What the task requires:
With the pictures excluded, retype the records that follow exactly.

*** Provided records ***

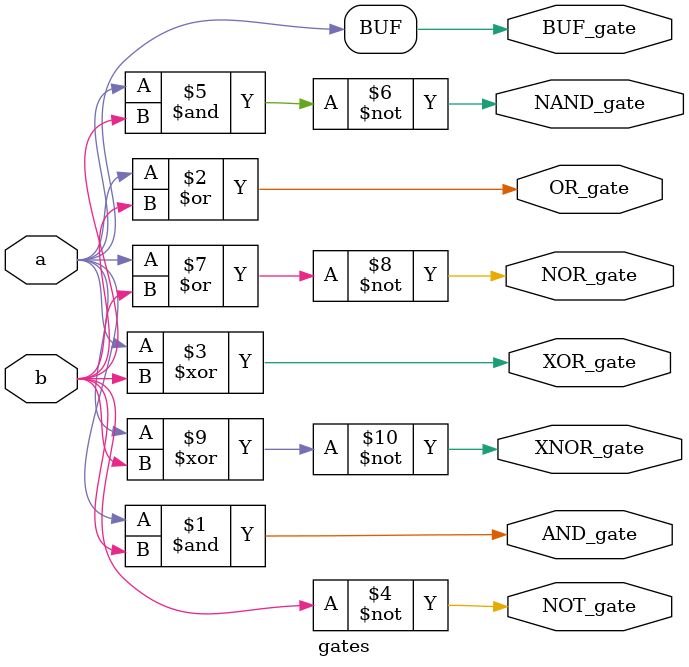
<source format=v>
`timescale 10ns / 1ns


module gates(input a,
             input b,
             output BUF_gate,
             output AND_gate,
             output  OR_gate,
             output XOR_gate,
             output NOT_gate,
             output NAND_gate,
             output NOR_gate,
             output XNOR_gate);

assign BUF_gate = (a);                    //BUF gate
assign AND_gate = (a & b);                //AND gate
assign OR_gate  = (a | b);                //OR gate
assign XOR_gate = (a ^ b);                //XOR gate

assign NOT_gate  = (~ b);                  //NOT gate
assign NAND_gate = (~(a & b));             //NAND gate
assign NOR_gate  = (~(a | b));             //NOR gate
assign XNOR_gate = (~(a ^ b));             //XNOR gate 
    
endmodule

</source>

*** End of Provided records ***

Your response:
<source format=v>
`timescale 10ns / 1ns


module gates(input a,
             input b,
             output BUF_gate,
             output AND_gate,
             output  OR_gate,
             output XOR_gate,
             output NOT_gate,
             output NAND_gate,
             output NOR_gate,
             output XNOR_gate);

assign BUF_gate = (a);                    //BUF gate
assign AND_gate = (a & b);                //AND gate
assign OR_gate  = (a | b);                //OR gate
assign XOR_gate = (a ^ b);                //XOR gate

assign NOT_gate  = (~ b);                  //NOT gate
assign NAND_gate = (~(a & b));             //NAND gate
assign NOR_gate  = (~(a | b));             //NOR gate
assign XNOR_gate = (~(a ^ b));             //XNOR gate 
    
endmodule

</source>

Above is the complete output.